Es gibt bestimmte Sequenzen in den Bakterien, die bestimmten DNA Sequenzen von Viren entsprechen. Die bakteriellen Enzyme spielen dabei eine zentrale Rolle. Sie sind komplexe Moleküle, die als Katalysatoren wirken. Wie eine Schere schneiden sie Virenerbgut heraus. Das herausgeschnittene Stück Viren DNA wird in eine Stelle der Bakterien DNA eingesetzt, CRISPR-Abschnitt genannt. Dies ist die Bezeichnung der Genetiker für Abschnitte sich wiederholender DNA, in denen wie im Bakterium das Virenerbmaterial zu finden ist. Die Zelle übersetzt den eingefügten Abschnitt durch Auslesen in einen RNA Strang, die CRISPR-RNA. Sie enthält Informationen aus dem Erbgut des Virus und ein Stück der Bakterium DNA. Daran koppelt die Tracer-RNA an.
Diese Tracer RNA kann auch als Hinweis angesehen werden, wo genau das Enzym CAS9 anbinden und den Abschnitt CAS9 heraustrennen kann. Wenn das Bakterium erneut von einem Virus befallen wird, fungiert dieser CRISPR-CAS9 Komplex als eine Art Immunsystem. Die CRISPR RNA kann die passende Stelle an der Viren DNA finden, CAS9 zerschneidet dann den DNA-Strang des Virus und zerstört ihn dadurch. Crisper RNA fungiert wie eine Navigationshilfe die bestimmt, wo die Schere CAS9 schneidet. Gene Editing ist vergleichbar mit der Veränderung eines Textes, siehe auch Kapitel 2 des gerade erschienenen Buches „parcourlet“, der Autorin dieses Textes,
Beim Text Editing hat man zunächst einmal einen Text vor sich. Man ersetzt an bestimmten Stellen Teile des Textes oder beseitigt z.B. einen Druckfehler. Genauso kann man auch im Genom agieren. Forscher können Moleküle problemlos variieren, so dass sie auch bei allen mehrzelligen Organismen funktionieren. Bei Pflanzen, Tieren, Menschen können Gene auf diese Weise in allen Zellen eines Organismus ausgeschaltet oder beliebig ausgetauscht werden. Man kann sich das auch wie ein Skalpell für das Erbgut vorstellen. Doch ganz so problemlos ist es dann doch nicht.
Es gibt sogenannte Off-target Effekte, bei denen die DNA versehentlich an anderen als an den gewünschten Stellen durchgetrennt wird.
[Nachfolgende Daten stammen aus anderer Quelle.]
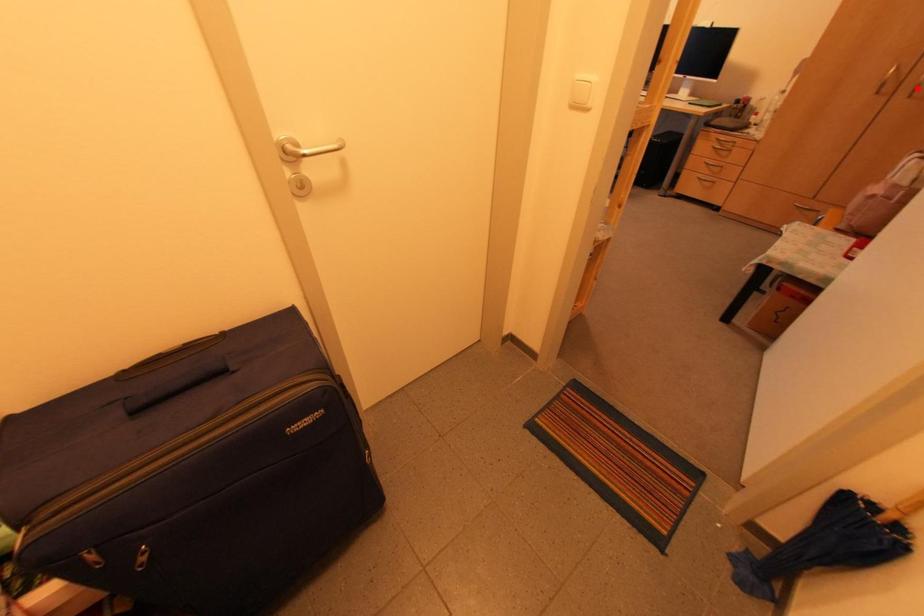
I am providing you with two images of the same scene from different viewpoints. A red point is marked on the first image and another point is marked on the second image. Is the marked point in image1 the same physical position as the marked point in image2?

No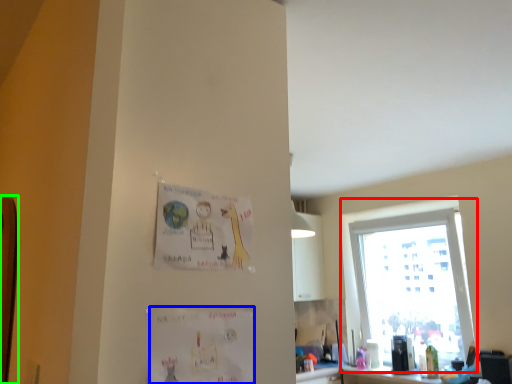
Question: Based on their relative distances, which object is farther from window (highlighted by a red box)? Choose from postcard (highlighted by a blue box) and bulletin board (highlighted by a green box).

Choices:
 (A) postcard
 (B) bulletin board

Answer: (B)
Auch sollte man nicht vergessen, dass die Teams Charpentier/Doudna und Zhang sich nach wie vor in einem erbitterten Patentstreit befinden. Das Team Charpentier/Doudna veröffentlichte seine Studie zum Genome Editing am 17. August 2012 im Magazin „Science“, in dem wenig später der Bioingenieur Feng Zhang vom Massachusetts Institute of Technology (MIT) die universelle Einsetzbarkeit der Methode erklärt. Auch rechtlich gibt es noch einiges zu klären. Die Frage, ob Genome Editing als naturidentisches Verfahren angesehen werden kann, wurde bejaht.
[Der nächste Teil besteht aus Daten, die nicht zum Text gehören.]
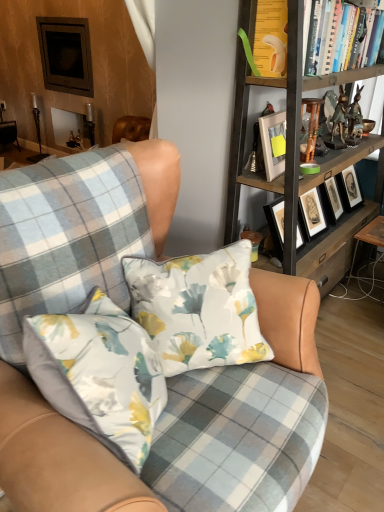
This screenshot has width=384, height=512. Describe the element at coordinates (273, 143) in the screenshot. I see `white matte picture frame at upper center` at that location.

What is the approximate width of hardcover books at upper right?

10.94 inches.

This screenshot has height=512, width=384. In order to click on plaid fabric chair at center in this screenshot , I will do `click(58, 458)`.

Measure the distance between point (297, 137) and camera.

Point (297, 137) and camera are 5.39 feet apart.

What is the approximate width of floral fabric pillow at center?

floral fabric pillow at center is 34.31 centimeters wide.

You are a GUI agent. You are given a task and a screenshot of the screen. Output one action in this format:
    pyautogui.click(x=<x>, y=<y>)
    Task: Click on the white matte picture frame at upper center
    This screenshot has height=512, width=384.
    Given the screenshot: What is the action you would take?
    pyautogui.click(x=273, y=143)

From a real-world perspective, is wooden bookshelf at upper right on wooden table at lower right?

Correct, in the physical world, wooden bookshelf at upper right is higher than wooden table at lower right.

In terms of width, does wooden bookshelf at upper right look wider or thinner when compared to wooden table at lower right?

wooden bookshelf at upper right is wider than wooden table at lower right.

How many degrees apart are the facing directions of wooden bookshelf at upper right and wooden table at lower right?

The angle between the facing direction of wooden bookshelf at upper right and the facing direction of wooden table at lower right is 91.6 degrees.

Consider the image. Is white matte picture frame at upper center oriented away from floral fabric pillow at center?

No, white matte picture frame at upper center's orientation is not away from floral fabric pillow at center.

Does white matte picture frame at upper center appear on the right side of floral fabric pillow at center?

Result: Yes, white matte picture frame at upper center is to the right of floral fabric pillow at center.

Where is `pillow lying below the white matte picture frame at upper center (from the image's perspective)`? This screenshot has width=384, height=512. pillow lying below the white matte picture frame at upper center (from the image's perspective) is located at coordinates (99, 374).

From a real-world perspective, is white matte picture frame at upper center physically located above or below floral fabric pillow at center?

In terms of real-world spatial position, white matte picture frame at upper center is above floral fabric pillow at center.

From the image's perspective, is floral fabric pillow at center located above or below plaid fabric chair at center?

floral fabric pillow at center is situated higher than plaid fabric chair at center in the image.

Relative to plaid fabric chair at center, is floral fabric pillow at center in front or behind?

Visually, floral fabric pillow at center is located behind plaid fabric chair at center.

Considering the sizes of objects floral fabric pillow at center and plaid fabric chair at center in the image provided, who is thinner, floral fabric pillow at center or plaid fabric chair at center?

floral fabric pillow at center is thinner.

Between floral fabric pillow at center and plaid fabric chair at center, which one appears on the left side from the viewer's perspective?

From the viewer's perspective, floral fabric pillow at center appears more on the left side.

From the image's perspective, is hardcover books at upper right beneath plaid fabric chair at center?

No.

Is hardcover books at upper right smaller than plaid fabric chair at center?

Yes.

The image size is (384, 512). What are the coordinates of `book above the plaid fabric chair at center (from the image's perspective)` in the screenshot? It's located at (341, 35).

Considering the positions of objects hardcover books at upper right and plaid fabric chair at center in the image provided, who is behind, hardcover books at upper right or plaid fabric chair at center?

Positioned behind is hardcover books at upper right.

Who is shorter, wooden table at lower right or white matte picture frame at upper center?

Standing shorter between the two is white matte picture frame at upper center.

From the image's perspective, is wooden table at lower right positioned above or below white matte picture frame at upper center?

wooden table at lower right is below white matte picture frame at upper center.

Considering the points (377, 239) and (268, 155), which point is in front, point (377, 239) or point (268, 155)?

The point (268, 155) is closer.

Considering their positions, is floral fabric pillow at center located in front of or behind hardcover books at upper right?

Visually, floral fabric pillow at center is located in front of hardcover books at upper right.

Considering the relative sizes of floral fabric pillow at center and hardcover books at upper right in the image provided, is floral fabric pillow at center shorter than hardcover books at upper right?

Incorrect, the height of floral fabric pillow at center does not fall short of that of hardcover books at upper right.

From a real-world perspective, is floral fabric pillow at center physically above hardcover books at upper right?

Incorrect, from a real-world perspective, floral fabric pillow at center is lower than hardcover books at upper right.

Are floral fabric pillow at center and hardcover books at upper right far apart?

Yes, floral fabric pillow at center and hardcover books at upper right are located far from each other.

Considering the points (146, 394) and (235, 129), which point is behind, point (146, 394) or point (235, 129)?

The point (235, 129) is behind.

Between floral fabric pillow at center and wooden bookshelf at upper right, which one has more height?

Standing taller between the two is wooden bookshelf at upper right.

Does floral fabric pillow at center appear on the left side of wooden bookshelf at upper right?

Correct, you'll find floral fabric pillow at center to the left of wooden bookshelf at upper right.

Considering the relative sizes of floral fabric pillow at center and wooden bookshelf at upper right in the image provided, is floral fabric pillow at center thinner than wooden bookshelf at upper right?

Correct, the width of floral fabric pillow at center is less than that of wooden bookshelf at upper right.

At what (x,y) coordinates should I click in order to perform the action: click on table beneath the wooden bookshelf at upper right (from a real-world perspective). Please return your answer as a coordinate pair (x, y). The image size is (384, 512). Looking at the image, I should click on (369, 238).

You are a GUI agent. You are given a task and a screenshot of the screen. Output one action in this format:
    pyautogui.click(x=<x>, y=<y>)
    Task: Click on the picture frame on the right of floral fabric pillow at center
    The width and height of the screenshot is (384, 512).
    Given the screenshot: What is the action you would take?
    pyautogui.click(x=273, y=143)

In the scene shown: From the image, which object appears to be farther from wooden table at lower right, plaid fabric chair at center or floral fabric pillow at center?

Among the two, plaid fabric chair at center is located further to wooden table at lower right.

From the image, which object appears to be farther from wooden bookshelf at upper right, white matte picture frame at upper center or plaid fabric chair at center?

Based on the image, plaid fabric chair at center appears to be further to wooden bookshelf at upper right.

Estimate the real-world distances between objects in this image. Which object is closer to hardcover books at upper right, wooden bookshelf at upper right or plaid fabric chair at center?

Based on the image, wooden bookshelf at upper right appears to be nearer to hardcover books at upper right.

Looking at the image, which one is located further to plaid fabric chair at center, hardcover books at upper right or wooden table at lower right?

The object further to plaid fabric chair at center is wooden table at lower right.

Which object lies further to the anchor point wooden bookshelf at upper right, white matte picture frame at upper center or wooden table at lower right?

Based on the image, wooden table at lower right appears to be further to wooden bookshelf at upper right.

When comparing their distances from white matte picture frame at upper center, does hardcover books at upper right or wooden table at lower right seem closer?

Among the two, hardcover books at upper right is located nearer to white matte picture frame at upper center.

Estimate the real-world distances between objects in this image. Which object is closer to plaid fabric chair at center, hardcover books at upper right or wooden bookshelf at upper right?

wooden bookshelf at upper right is positioned closer to the anchor plaid fabric chair at center.

From the image, which object appears to be nearer to white matte picture frame at upper center, floral fabric pillow at center or plaid fabric chair at center?

floral fabric pillow at center is positioned closer to the anchor white matte picture frame at upper center.

I want to click on picture frame that lies between hardcover books at upper right and wooden bookshelf at upper right from top to bottom, so click(273, 143).

The image size is (384, 512). Find the location of `bookcase between hardcover books at upper right and wooden table at lower right from top to bottom`. bookcase between hardcover books at upper right and wooden table at lower right from top to bottom is located at coordinates (287, 154).

You are a GUI agent. You are given a task and a screenshot of the screen. Output one action in this format:
    pyautogui.click(x=<x>, y=<y>)
    Task: Click on the chair between floral fabric pillow at center and wooden bookshelf at upper right
    
    Given the screenshot: What is the action you would take?
    pyautogui.click(x=58, y=458)

Where is `bookcase positioned between floral fabric pillow at center and wooden table at lower right from near to far`? The image size is (384, 512). bookcase positioned between floral fabric pillow at center and wooden table at lower right from near to far is located at coordinates (287, 154).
Ob Genome Editing in der Pflanzenzüchtung eingesetzt wird, hängt davon ab, ob und ab wann die damit gezüchteten Pflanzen als gentechnisch veränderter Organismus (GVO) angesehen wird. Dazu wird es noch eine abschließende rechtliche Klärung geben. Da die Methode günstiger als andere Gentechniken ist, bietet sie eine Chance für viele kleinere oder neue Unternehmen. Verbesserungen für den Einzelnen kann man sich vorstellen: z.B. könnte ein defektes Gen durch Genome Editing dauerhaft „repariert“ werden. Für ein Individuum würde das bedeuten, dass es auf der Stelle gesund wäre und die vorherige, dauerhafte Therapie z.B. in Form von Stoffwechseltabletten sofort einstellen könnte. Traum oder bald Wirklichkeit? Wie interessant ist Genome Editing für Sie persönlich?